A life hack is defined as a tip or strategy that can be used to make daily life better or more efficient. Hacking used to be confined to the world of computing, but now people from all walks of life use easy hacks to be more productive in all areas. Here are ten life hacks for cooking and eating with chronic pain.

1. Use a weekly meal kit delivery service when eating with chronic pain

While eating all of your meals out can get expensive, ordering the ingredients and recipes shipped to your door a couple times a week can be a more affordable way to take some of the pressure off of meal prep. Meal services are exploding in popularity, with many different options, including those that can be tailored to gluten-free or vegetarian diets.

Pro tip: If you are cooking for just one person, you can use meal kit delivery services for four, cook all at once, then freeze three extra portions for future meals.

2. Cook once, eat twice

Double whatever recipe you make and use the extras for lunches during the week or freeze for a quick meal later on.
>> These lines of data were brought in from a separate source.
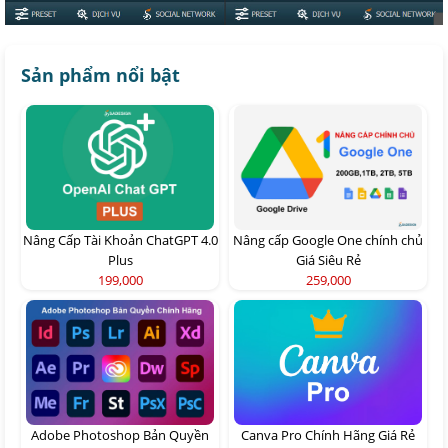
Sản phẩm nổi bật
Nâng Cấp Tài Khoản ChatGPT 4.0
Nâng cấp Google One chính chủ
Plus
Giá Siêu Rẻ
199,000
259,000
Adobe Photoshop Bản Quyền
Canva Pro Chính Hãng Giá Rẻ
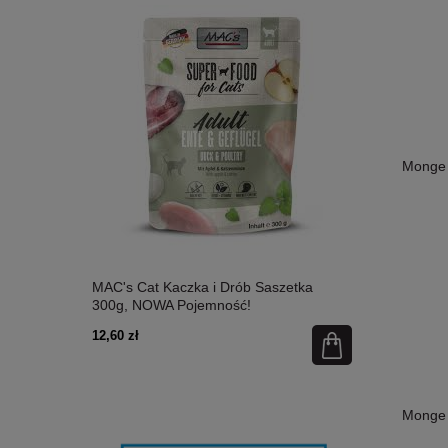
Monge 
etka 300g,
MAC's Cat Kaczka i Drób Saszetka
MAC's Cat Ł
300g, NOWA Pojemność!
Nowa Pojem
12,60 zł
12,60 zł
Monge 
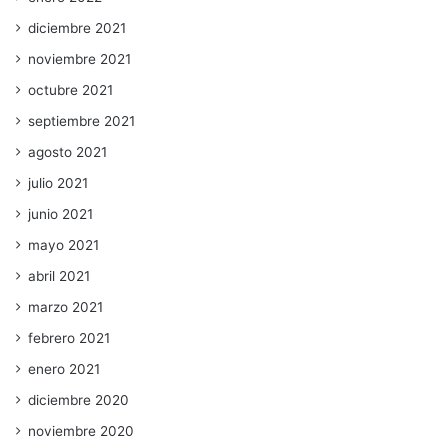
diciembre 2021
noviembre 2021
octubre 2021
septiembre 2021
agosto 2021
julio 2021
junio 2021
mayo 2021
abril 2021
marzo 2021
febrero 2021
enero 2021
diciembre 2020
noviembre 2020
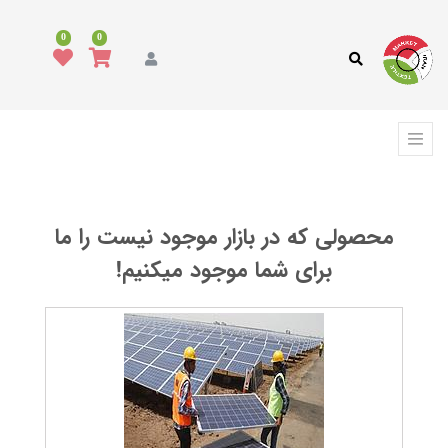
همه
محصولات
0
0
مد
و
پوشاک
فرش،
کفپوش
و
ترمه
محصولی که در بازار موجود نیست را ما
انواع
پارچه
برای شما موجود میکنیم!
انواع
نخ
ماشین
آلات
نساجی
،
ابزار
و
تجهیزات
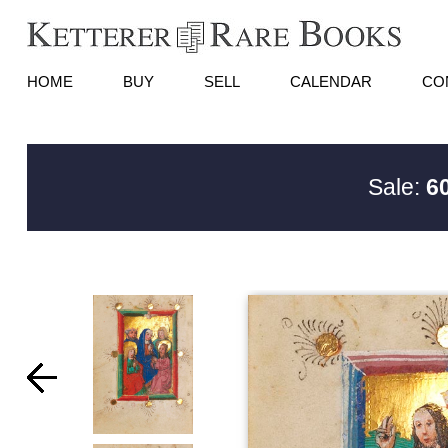
HOME
BUY
SELL
CALENDAR
CO
Sale:
6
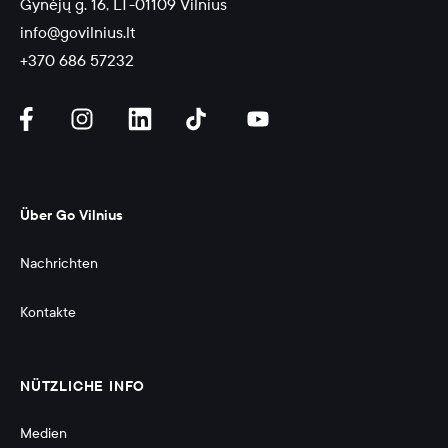
Gynėjų g. 16, LT-01109 Vilnius
info@govilnius.lt
+370 686 57232
Über Go Vilnius
Nachrichten
Kontakte
NÜTZLICHE INFO
Medien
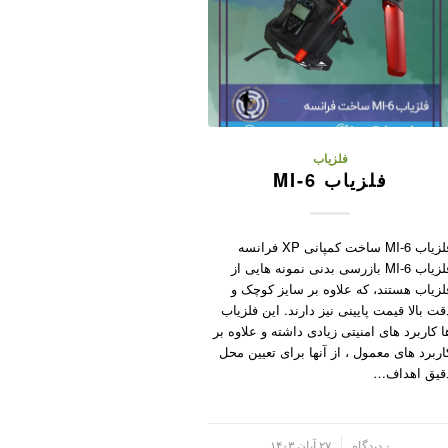
فلزیاب
فلزیاب MI-6
فلزیاب MI-6 ساخت کمپانی XP فرانسه
فلزیاب MI-6 بازرسی بدنی نمونه هایی از
لزیاب هستند، که علاوه بر سایز کوچک و
قت بالا قیمت پایینی نیز دارند. این فلزیاب
ا کاربرد های امنیتی زیادی داشته و علاوه بر
اربرد های معمول ، از آنها برای تعیین محل
قیق اهداف…
/
۰ دیدگاه
۲۷ آبان ۱۴۰۳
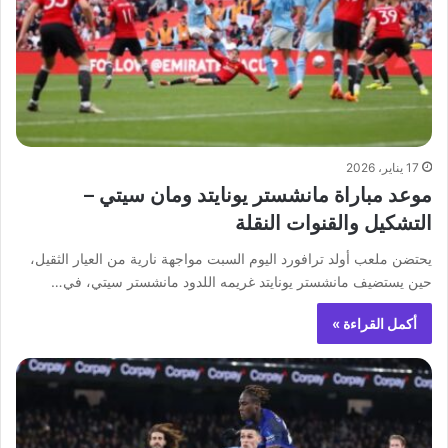
17 يناير، 2026
موعد مباراة مانشستر يونايتد ومان سيتي –
التشكيل والقنوات النقلة
يحتضن ملعب أولد ترافورد اليوم السبت مواجهة نارية من العيار الثقيل،
حين يستضيف مانشستر يونايتد غريمه اللدود مانشستر سيتي، في…
أكمل القراءة »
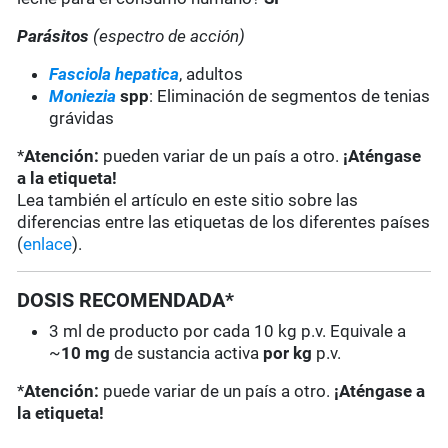
Parásitos
(espectro de acción)
Fasciola hepatica
, adultos
Moniezia
spp
: Eliminación de segmentos de tenias
grávidas
*
Atención:
pueden variar de un país a otro.
¡Aténgase
a la etiqueta!
Lea también el artículo en este sitio sobre las
diferencias entre las etiquetas de los diferentes países
(
enlace
).
DOSIS RECOMENDADA*
3 ml de producto por cada 10 kg p.v. Equivale a
~
10 mg
de sustancia activa
por kg
p.v.
*
Atención:
puede variar de un país a otro.
¡Aténgase a
la etiqueta!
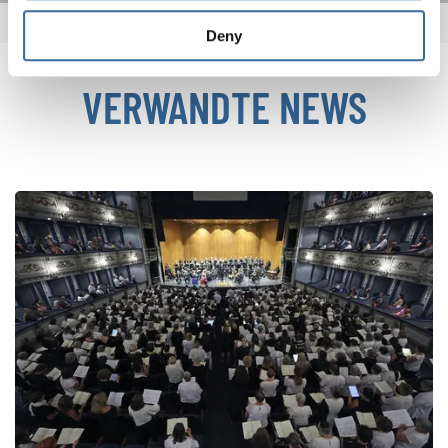
Deny
VERWANDTE NEWS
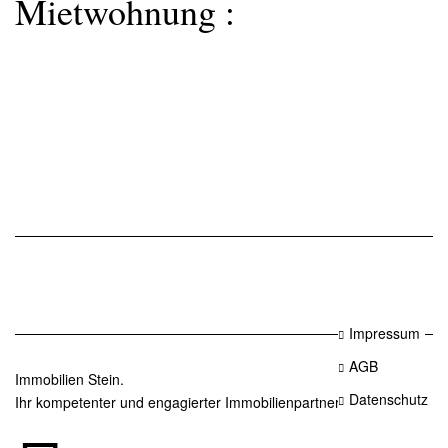
Mietwohnung :
Impressum
AGB
Immobilien Stein.
Datenschutz
Ihr kompetenter und engagierter Immobilienpartner in Essen.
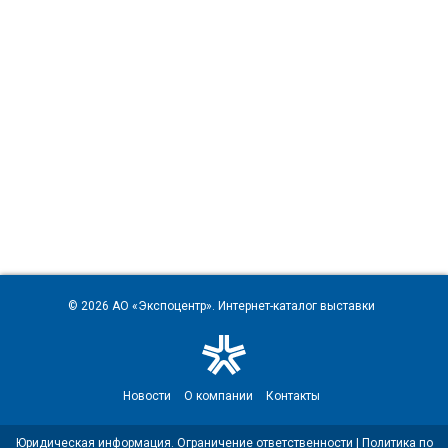
© 2026
АО «Экспоцентр»
. Интернет-каталог выставки
Новости
О компании
Контакты
Юридическая информация. Ограничение ответственности
|
Политика по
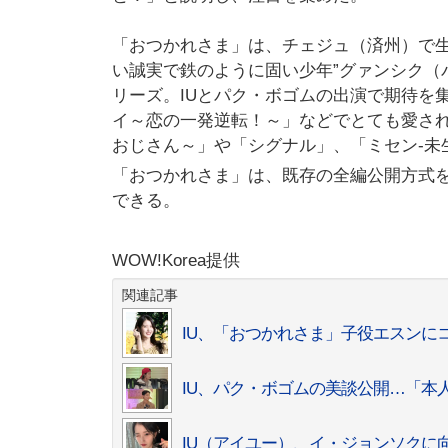
「おつかれさま」は、チェジュ（済州）で生
い誠実で鉄のように固い少年”グァンシク（パ
リーズ。IUとパク・ボゴムの出演で期待を
イ～恋の一発逆転！～」などでとても愛さ
おじさん～」や「シグナル」、「ミセン-未
「おつかれさま」は、既存の全編公開方式を破
できる。
WOW!Korea提供
関連記事
IU、「おつかれさま」子役エスンに
IU、パク・ボゴムの美談公開…「本
IU（アイユー）、イ・ジョンソクに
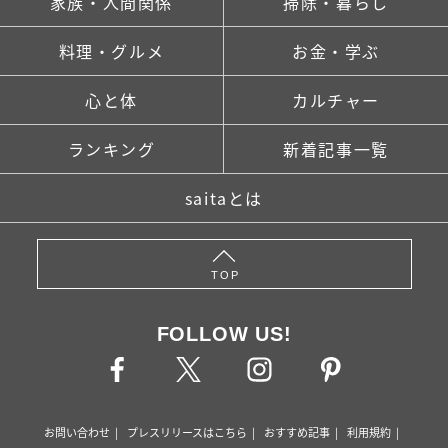
家族・人間関係
掃除・暮らし
料理・グルメ
お金・学ぶ
心と体
カルチャー
ランキング
新着記事一覧
saitaとは
TOP
FOLLOW US!
お問い合わせ
プレスリリースはこちら
おすすめ記事
利用規約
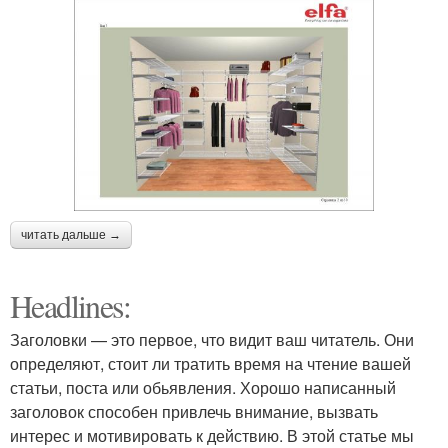
читать дальше →
Headlines:
Заголовки — это первое, что видит ваш читатель. Они
определяют, стоит ли тратить время на чтение вашей
статьи, поста или обьявления. Хорошо написанный
заголовок способен привлечь внимание, вызвать
интерес и мотивировать к действию. В этой статье мы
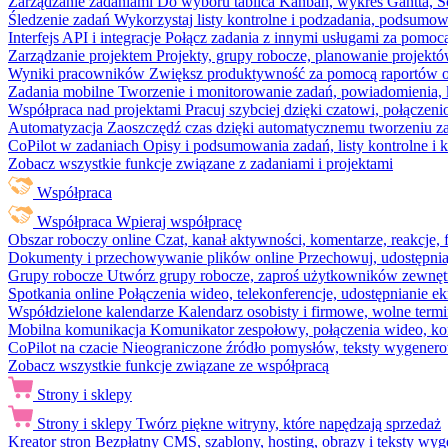
Zarządzanie zadaniami
Do wyboru tablica Kanban, wykres Gantta, Sc
Śledzenie zadań
Wykorzystaj listy kontrolne i podzadania, podsumowa
Interfejs API i integracje
Połącz zadania z innymi usługami za pomocą
Zarządzanie projektem
Projekty, grupy robocze, planowanie projektó
Wyniki pracowników
Zwiększ produktywność za pomocą raportów o 
Zadania mobilne
Tworzenie i monitorowanie zadań, powiadomienia, 
Współpraca nad projektami
Pracuj szybciej dzięki czatowi, połąc
Automatyzacja
Zaoszczędź czas dzięki automatycznemu tworzeniu za
CoPilot w zadaniach
Opisy i podsumowania zadań, listy kontrolne 
Zobacz wszystkie funkcje związane z zadaniami i projektami
Współpraca
Współpraca
Wpieraj współpracę
Obszar roboczy online
Czat, kanał aktywności, komentarze, reakcje,
Dokumenty i przechowywanie plików online
Przechowuj, udostępnia
Grupy robocze
Utwórz grupy robocze, zaproś użytkowników zewnętrz
Spotkania online
Połączenia wideo, telekonferencje, udostępnianie e
Współdzielone kalendarze
Kalendarz osobisty i firmowe, wolne termi
Mobilna komunikacja
Komunikator zespołowy, połączenia wideo, ko
CoPilot na czacie
Nieograniczone źródło pomysłów, teksty wygenero
Zobacz wszystkie funkcje związane ze współpracą
Strony i sklepy
Strony i sklepy
Twórz piękne witryny, które napędzają sprzedaż
Kreator stron
Bezpłatny CMS, szablony, hosting, obrazy i teksty wyg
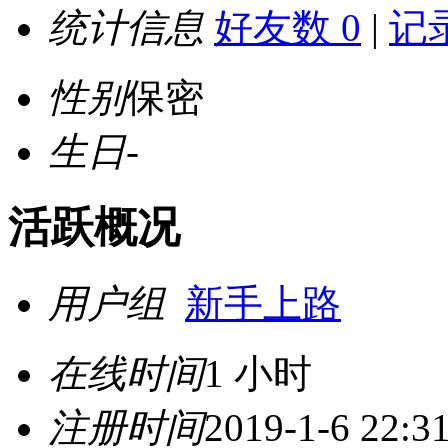
统计信息
好友数 0
|
记录
性别
保密
生日
-
活跃概况
用户组
新手上路
在线时间
1 小时
注册时间
2019-1-6 22:3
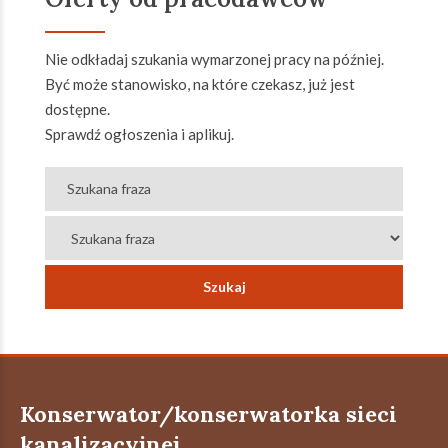
Nie odkładaj szukania wymarzonej pracy na później.
Być może stanowisko, na które czekasz, już jest
dostępne.
Sprawdź ogłoszenia i aplikuj.
Konserwator/konserwatorka sieci
kanalizacyjnej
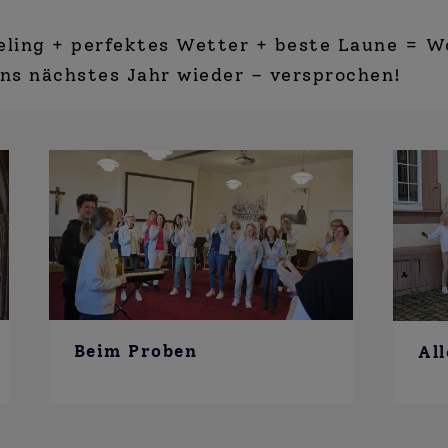
eeling + perfektes Wetter + beste Laune = 
uns nächstes Jahr wieder – versprochen!
Beim Proben
Al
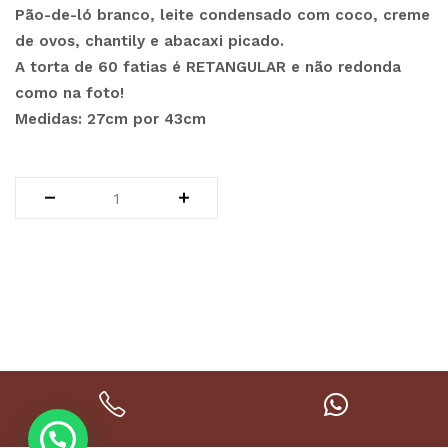
Pão-de-ló branco, leite condensado com coco, creme
de ovos, chantily e abacaxi picado.
A torta de 60 fatias é RETANGULAR e não redonda
como na foto!
Medidas: 27cm por 43cm
SKU:
201
Categoria:
tortas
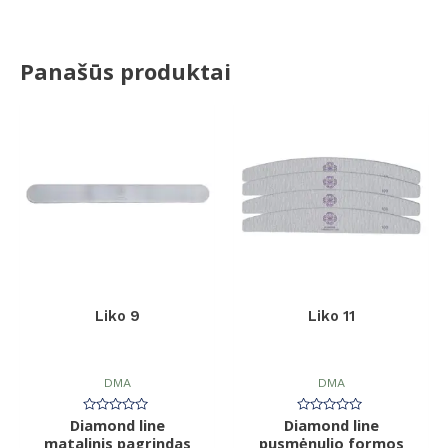
Panašūs produktai
Liko 9
Liko 11
DMA
DMA
Diamond line
Įvertinimas:
Diamond line
Įvertinimas:
0
0
matalinis pagrindas
pusmėnulio formos
iš
iš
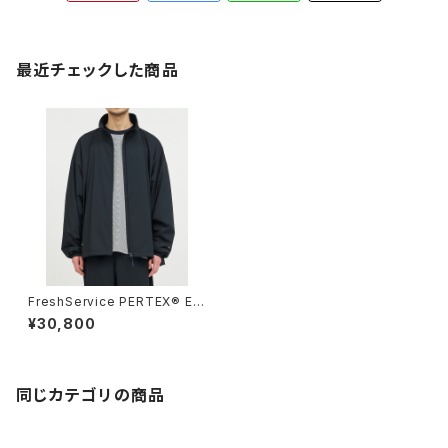
最近チェックした商品
FreshService PERTEX® EQ
UILIBRIUM TRACK BLOUS
¥30,800
ON
同じカテゴリの商品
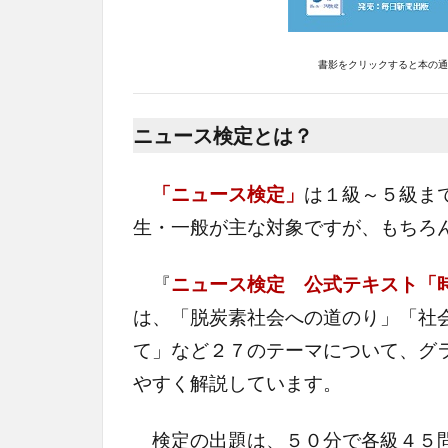
書影をクリックすると本の通販
ニュース検定とは？
「ニュース検定」
は１級～５級ま
生・一般が主な対象ですが、もちろ
『
ニュース検定 公式テキスト「
は、「脱炭素社会への道のり」「社
て」など２７のテーマについて、グ
やすく解説しています。
検定の出題は、５０分で各級４５問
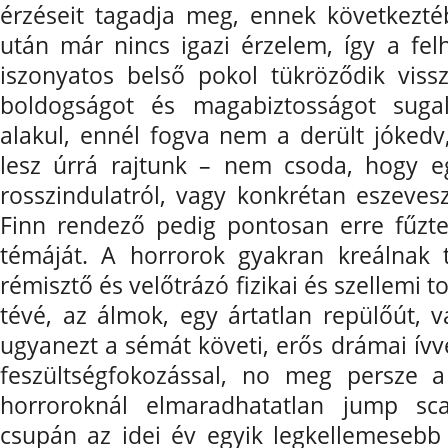
érzéseit tagadja meg, ennek következt
után már nincs igazi érzelem, így a fel
iszonyatos belső pokol tükröződik vissz
boldogságot és magabiztosságot sugal
alakul, ennél fogva nem a derült jóked
lesz úrrá rajtunk – nem csoda, hogy e
rosszindulatról, vagy konkrétan eszevesz
Finn rendező pedig pontosan erre fűzte 
témáját. A horrorok gyakran kreálnak 
rémisztő és velőtrázó fizikai és szellemi t
tévé, az álmok, egy ártatlan repülőút, 
ugyanezt a sémát követi, erős drámai ívve
feszültségfokozással, no meg persze 
horroroknál elmaradhatatlan jump sc
csupán az idei év egyik legkellemeseb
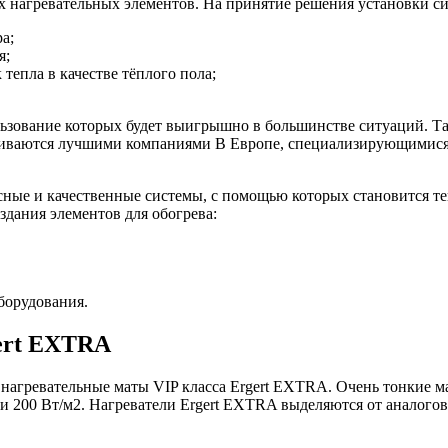
х нагревательных элементов. На принятие решения установки си
а;
я;
тепла в качестве тёплого пола;
зование которых будет выигрышно в большинстве ситуаций. Тако
тавливаются лучшими компаниями В Европе, специализирующимися
сные и качественные системы, с помощью которых становится те
здания элементов для обогрева:
борудования.
ert EXTRA
и нагревательные маты VIP класса Ergert EXTRA. Очень тонкие
0 и 200 Вт/м2. Нагреватели Ergert EXTRA выделяются от анало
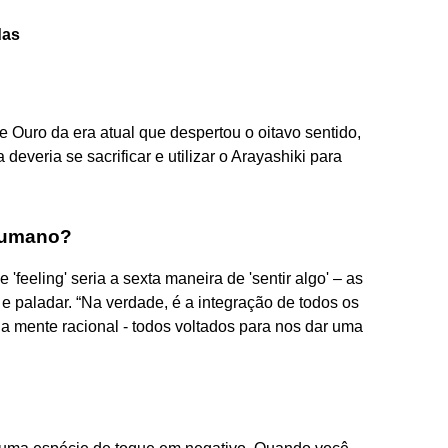
das
e Ouro da era atual que despertou o oitavo sentido,
deveria se sacrificar e utilizar o Arayashiki para
 humano?
'feeling' seria a sexta maneira de 'sentir algo' – as
o e paladar. “Na verdade, é a integração de todos os
 a mente racional - todos voltados para nos dar uma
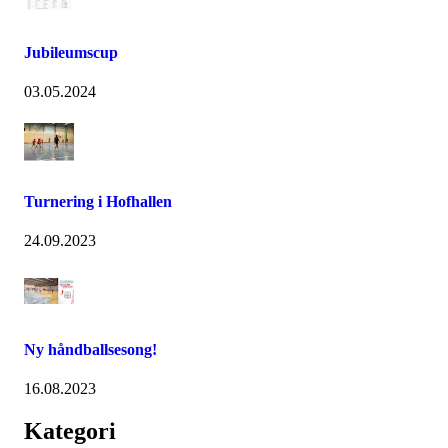
Jubileumscup
03.05.2024
Turnering i Hofhallen
24.09.2023
Ny håndballsesong!
16.08.2023
Kategori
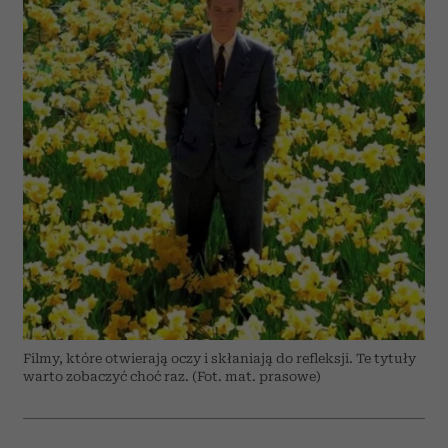
Filmy, które otwierają oczy i skłaniają do refleksji. Te tytuły
warto zobaczyć choć raz. (Fot. mat. prasowe)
You are already in the kitchen, and doubling recipes usually takes no more time or space.

This life hack for eating with chronic pain works especially well if you have made a family favorite or you find a lot of a certain ingredient on sale and want to capitalize on that.

3. Go bigger: Cook once, eat all month

Spend one day a month (with helpers for chopping and organizing) to cook meals that will feed your family all for 30 days. This does require some planning, but it can save exponential amounts of time in the future.

Worried that your stereotypical crockpot meal is filled with artificial ingredients and aren’t pain-friendly? Try these 31 crockpot freezer meals that are gluten-free and dairy-free. There are some vegetarian options, and many of them can be made with vegetarian proteins, such as tofu or seitan. If you are not comfortable adapting a recipe, try these vegetarian crockpot freezer meals.

4. Use helping hands

Assistive tools in the kitchen can be a lifesaver for those with painful, swollen hands due to arthritis. Openers for bottles and special utensils for eating can help make all cooking tasks much easier and less painful.

5. Keep healthy snacks handy

One of the main reasons that people with chronic pain (and people in general) do not eat in a more healthy way is convenience. It is much easier to buy a burger than it is to assemble a salad.

Eliminate this as an excuse when you’re eating with chronic pain by immediately prepping all vegetables and fruits when you bring them home from the grocery store. Wash and dry a week’s worth of salad greens, cut up fruits, and pre-package serving sizes of granola and cut vegetables.

6. Make your lunch for the whole week

Are you sensing a trend? Unhealthy food is easy. Make healthy food easier by planning ahead. Mason jar salads are an easy way to go. Place a layer of grains or beans on the bottom of the jar and douse with dressing. Add greens on top, seal, and stash in the ‘fridge. Lunch is made, faster than the drive thru.

Lunch needn’t be salad-based. You can also prep several different kinds of wraps at the beginning of the week and place them in bags with a piece of fruit and a yogurt (or maybe some dark chocolate). Try garlicky hummus for its anti-inflammatory and anti-microbial properties. Adding plenty of leafy greens ups the vitamin content and provides sustainable energy for the day.

7. Set it and forget it

Even if you don’t use your crockpot for once-a-month meal prep, you can certainly pull it out during the week. A crockpot is a pain patient’s best friend when the family comes home at night starving, just when your energy is waning and the pain is starting to creep in.

8. Let someone else do the research about eating with chronic pain

Sure, there’s a lot of information online about eating with chronic pain, but which of it is really any good? One of our favorite cooking hacks for chronic pain is to rely on those who have come before us and done it really well. To that end, look to the work of bloggers who focus on gluten-free hacks or simply healthy eating. A great blog takes the guesswork out of cooking for a pain condition, a time-saving bonus that makes it one of our favorite hacks.

9. Rotate chefs

If you live with people over 14, chances are good you can rotate yourself out of the kitchen at least once a week. Meals can be very simple and easy to put together, like a simple sauce that can go on nearly anything. Guest chefs can even just pull out a pre-made freezer meal and heat it up while you put your feet up and relax.

Bonus: Teenagers need to learn how to cook, and this can be a great way to get them started. Even if they are just heating something you have already made, they are contributing to the process. This may spark their interest in cooking, making your job easier in the future. It’s a win-win.

10. Save time

Cooking can take up a lot of our precious time. With a hungry family clamoring for dinner, or kids running out the door in the morning, time-saving cooking hacks are a lifesaver. The geniuses at Kit Stone have put together an easy infographic of 50 different time-saving cooking hacks to make life in the kitchen so much easier. Easier, more efficient life in the kitchen translates into more home-cooked, healthy meals and fewer packaged snacks and dinners.

We eat better when food looks, smells, and tastes delicious. These life hacks can make cooking and eating with chronic pain much easier and more accessible to everyone.

What are your favorite cooking hacks for chronic pain?